Montigard shrugged. “Peculiar. The runedead have never burned villages before.”

“Perhaps a lantern was knocked over in the fighting,” said Maurus.

“Perhaps,” said Hugh, and he urged his men forward. Fear churned in his stomach. He had seen what happened when runedead fell upon helpless villagers, and he did not want to see it again. 

By the time his men arrived at Kynoth, the runedead would have had more than enough time to kill everyone there.

A few moments later Kynoth itself came into sight, and Hugh reined up.

He gazed at the village in shock.

“What the devil?” he said at last.

There were no runedead anywhere.

Kynoth sat on the edge of a bluff overlooking the shore and the endless gray waves of the western sea. Half the houses and barns in the village were on fire.

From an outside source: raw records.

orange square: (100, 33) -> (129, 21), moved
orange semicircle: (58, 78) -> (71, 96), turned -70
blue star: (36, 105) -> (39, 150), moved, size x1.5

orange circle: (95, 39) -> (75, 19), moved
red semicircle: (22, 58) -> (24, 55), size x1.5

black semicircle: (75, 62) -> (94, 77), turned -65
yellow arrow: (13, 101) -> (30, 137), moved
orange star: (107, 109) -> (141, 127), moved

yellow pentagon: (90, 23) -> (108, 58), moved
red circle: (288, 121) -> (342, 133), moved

The villagers’ fishing boats waited at the docks in a small inlet beneath the bluff, and two much larger ships had been beached besides the boats. The ships had bright crimson sails adorned with the mark of a black serpent, and dual rows of oars jutting from either side. With their prows carved into snarling dragons, the longships looked like tigers crouching among sheep. 

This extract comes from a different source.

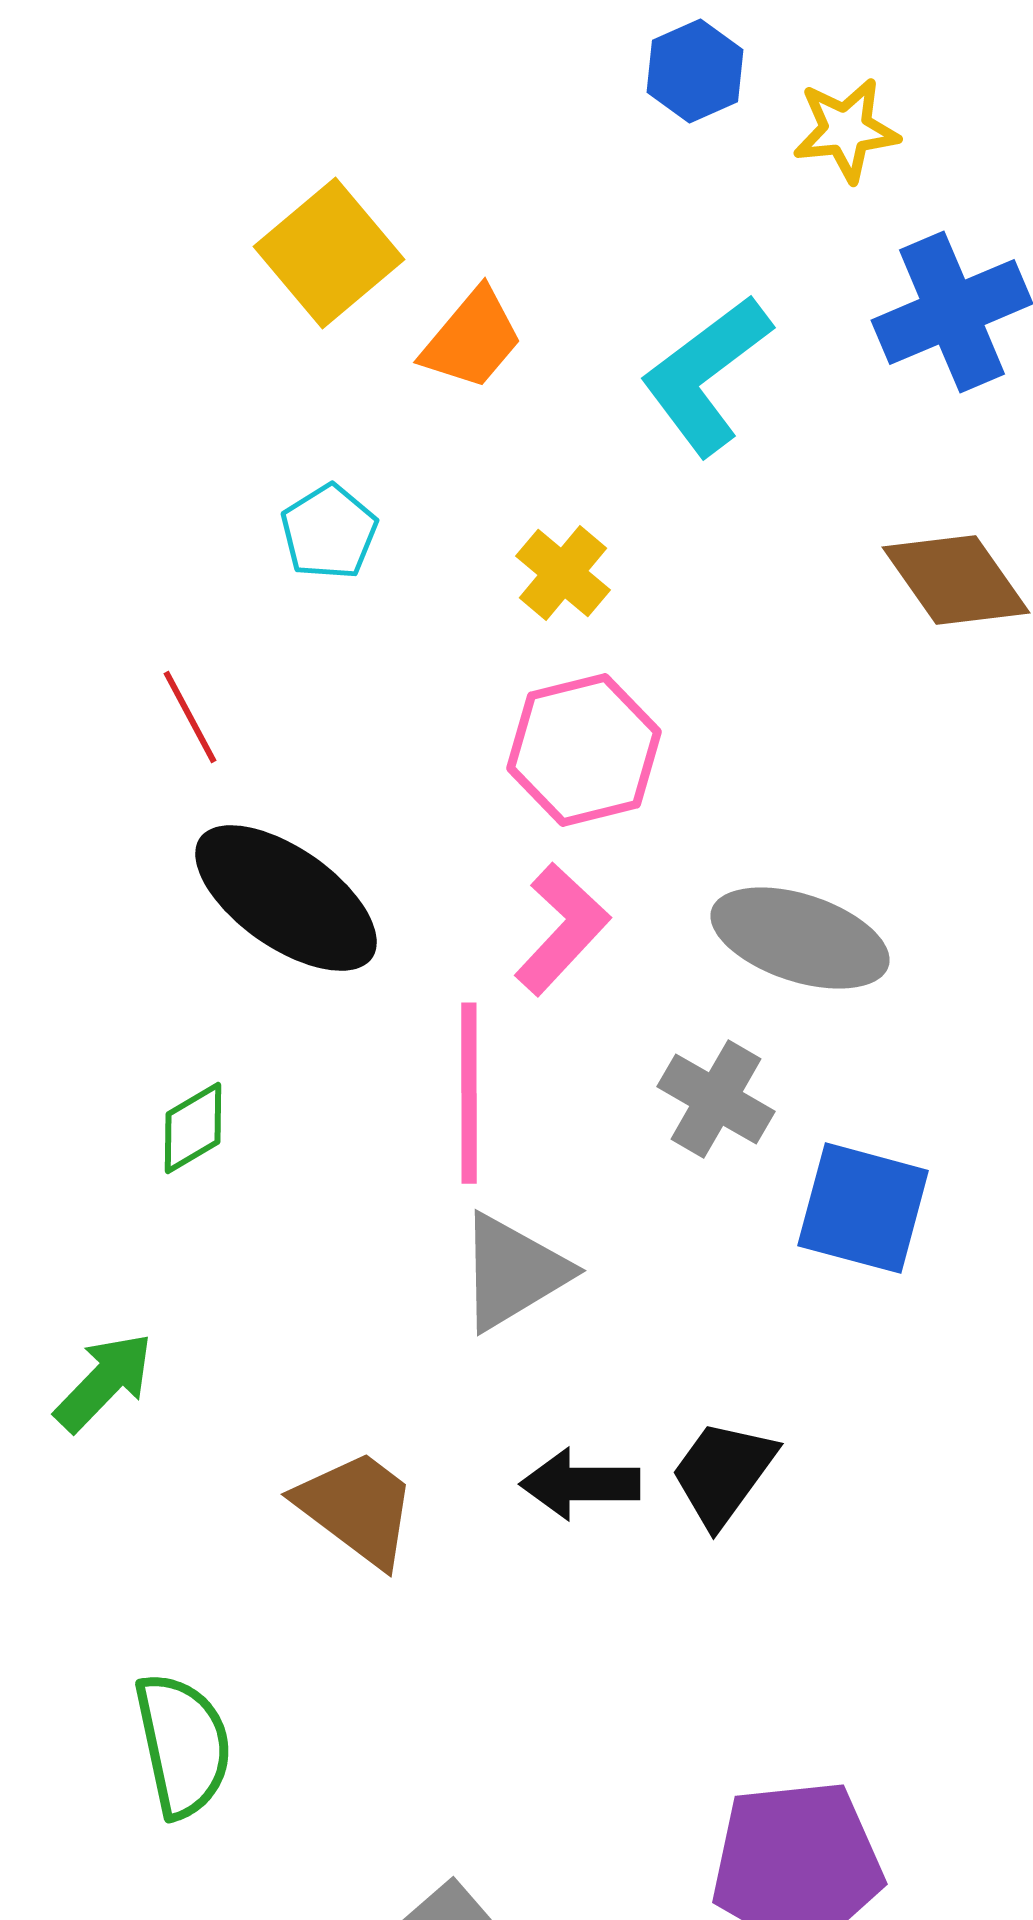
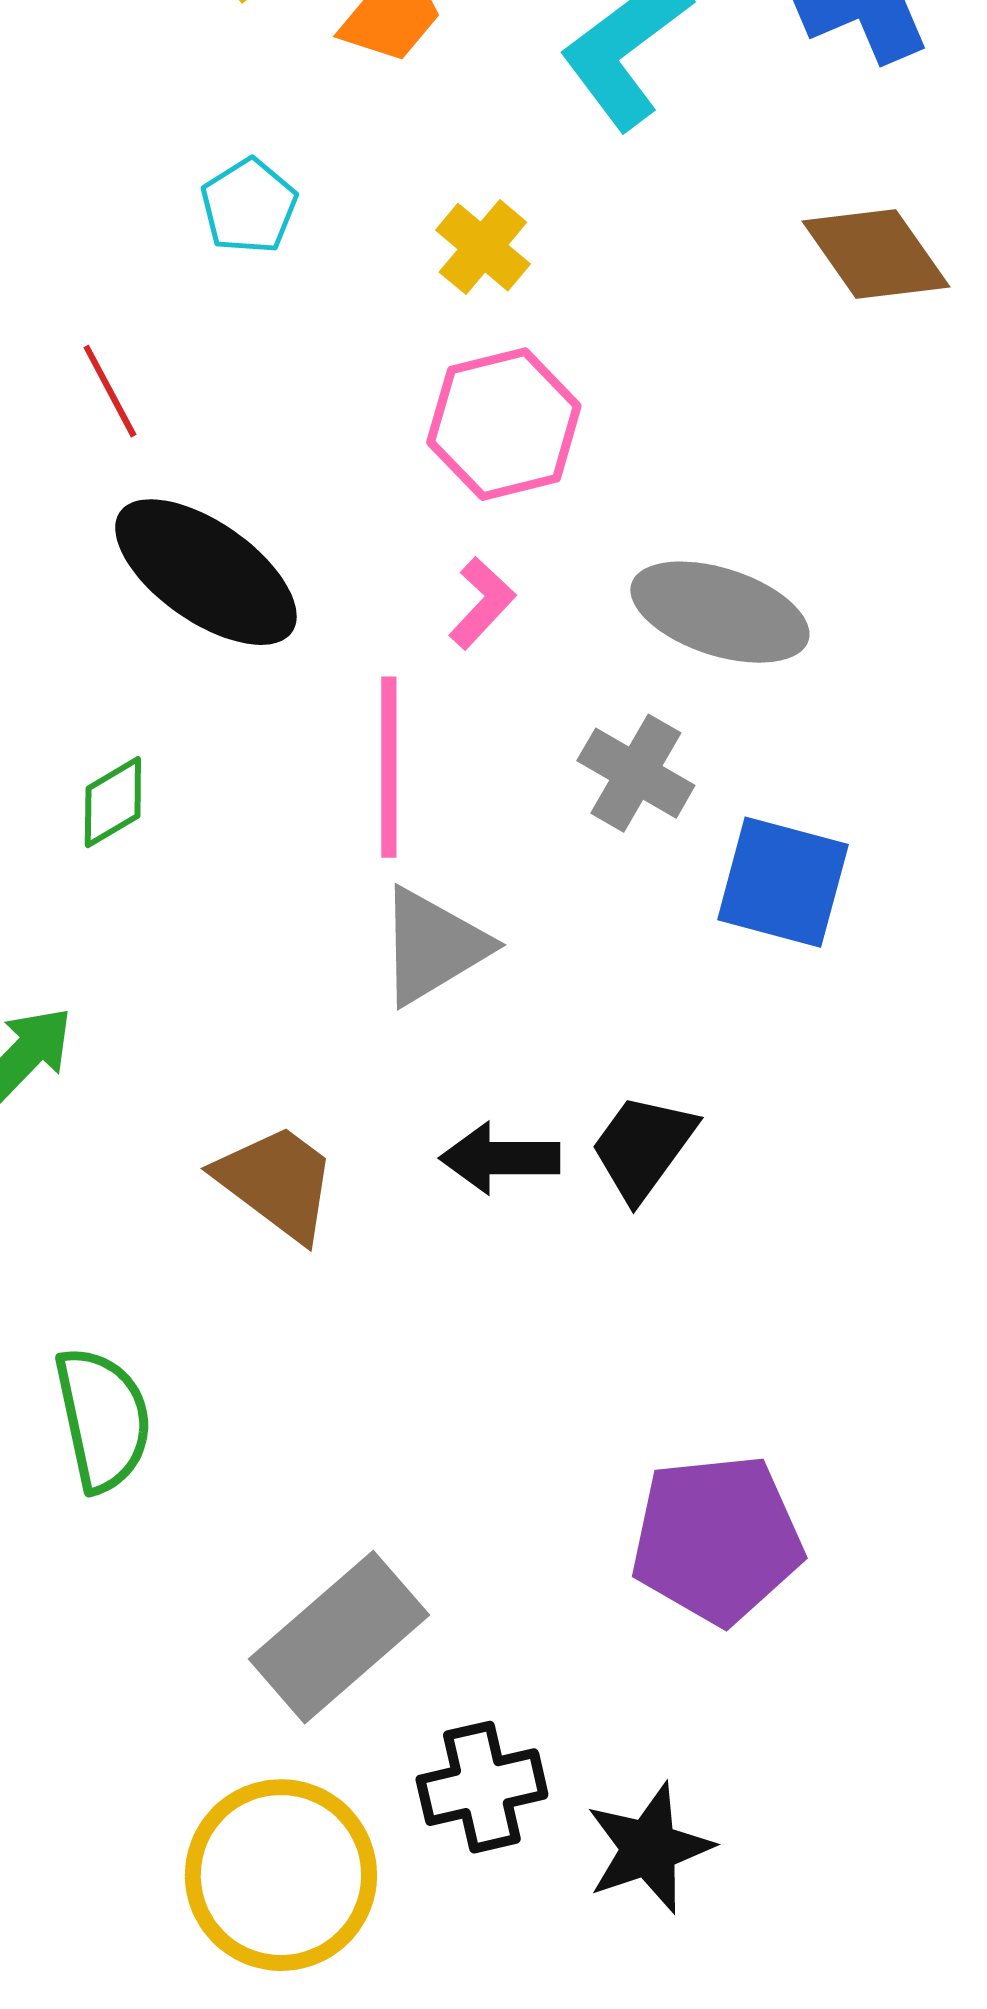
pink L-shape: (562, 929) -> (482, 603), size x0.7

“Sir Hugh,” said Maurus, “those are Aegonar warships.” 

“The Aegonar?” said Montigard. “What the devil are they doing here?”

“Taking advantage of the Great Rising, I suspect,” said Hugh. “No doubt they think us distracted by the runedead, and hope to seize some slaves and loot while our backs are turned. Well, they will soon learn their folly! Montigard! Into the village!” 

Montigard raised his trumpet and blew a series of blasts, and the horsemen trotted forward, Hugh at their head.

And as they did, the Aegonar emerged from the village, howling battle cries. 

They were tall men, clad in armor of steel scales, shields on their left arms and broadswords or crescent-bladed axes in their right fists. Spiked helms rested on their heads, and bushy red beards concealed their faces. The Aegonar sprinted, bellowing curses. They were a terrifying sight, but a thrill of elation filled Hugh. The Aegonar attacked in a ragged line, without formation, without discipline. 

And one charge of horsemen could sweep them aside.

"Charge!" roared Hugh, raising his lance over his head.

Montigard blew another blast, and the horsemen surged forward, the knights and armsmen lowering their lances. Hugh's lance felt like an extension of his arm as he lowered the point.

An instant later the riders crashed into the Aegonar. Hugh drove his lance along the neck of an Aegonar, and the man's head vanished in a crimson spray. The warrior toppled, and Hugh shifted his lance. His weapon struck the chest of another Aegonar with enough force to drive the man to the ground, and the impact wrenched the lance from his hand. Hugh drew his sword with a steely hiss and sought another foe.